My issue is I'm not buying this for a show tank on a stand. I'm buying it for my fishroom which consists of tanks with foot prints of 60cm x 60cm, 120cm x 60cm and 1800 x 60cm. So I'm not going to use a whole sheet under each tank because my pockets just aren't deep enough, unfortunately! So I'm going to cut strips and fix them to the racking wherever wood would come into contact with glass - which is only at the perimeter. The main problem I have is there's one ever so slightly twisted timber in one of the racks. It would be a massive pain to change it out at this point so I've decided to just account for it by using some kind of underlay that can compress where it needs to without affecting the level of the tank. I've tried so many different materials now but none are quite right.
######
§ **EXERCISE GOAL**: Reproduce the fishroom post word for word from "My issue is" to "are quite right.".

§ **DATA BELOW**:
######
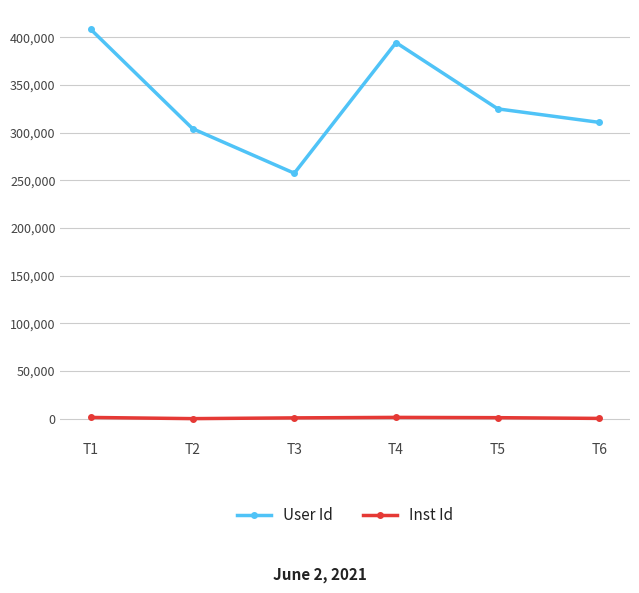

Which label corresponds to the largest value in the chart?

T1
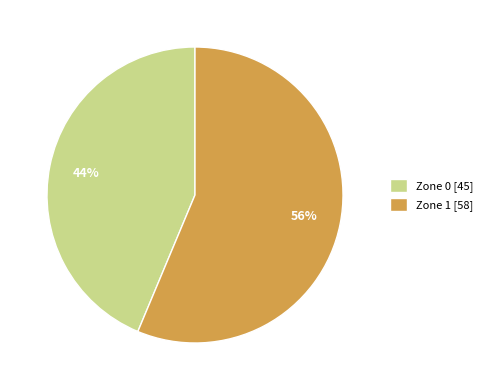

Count the number of slices in the pie.

2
######
§ **EXERCISE RESPONSE**:
My issue is I'm not buying this for a show tank on a stand. I'm buying it for my fishroom which consists of tanks with foot prints of 60cm x 60cm, 120cm x 60cm and 1800 x 60cm. So I'm not going to use a whole sheet under each tank because my pockets just aren't deep enough, unfortunately! So I'm going to cut strips and fix them to the racking wherever wood would come into contact with glass - which is only at the perimeter. The main problem I have is there's one ever so slightly twisted timber in one of the racks. It would be a massive pain to change it out at this point so I've decided to just account for it by using some kind of underlay that can compress where it needs to without affecting the level of the tank. I've tried so many different materials now but none are quite right.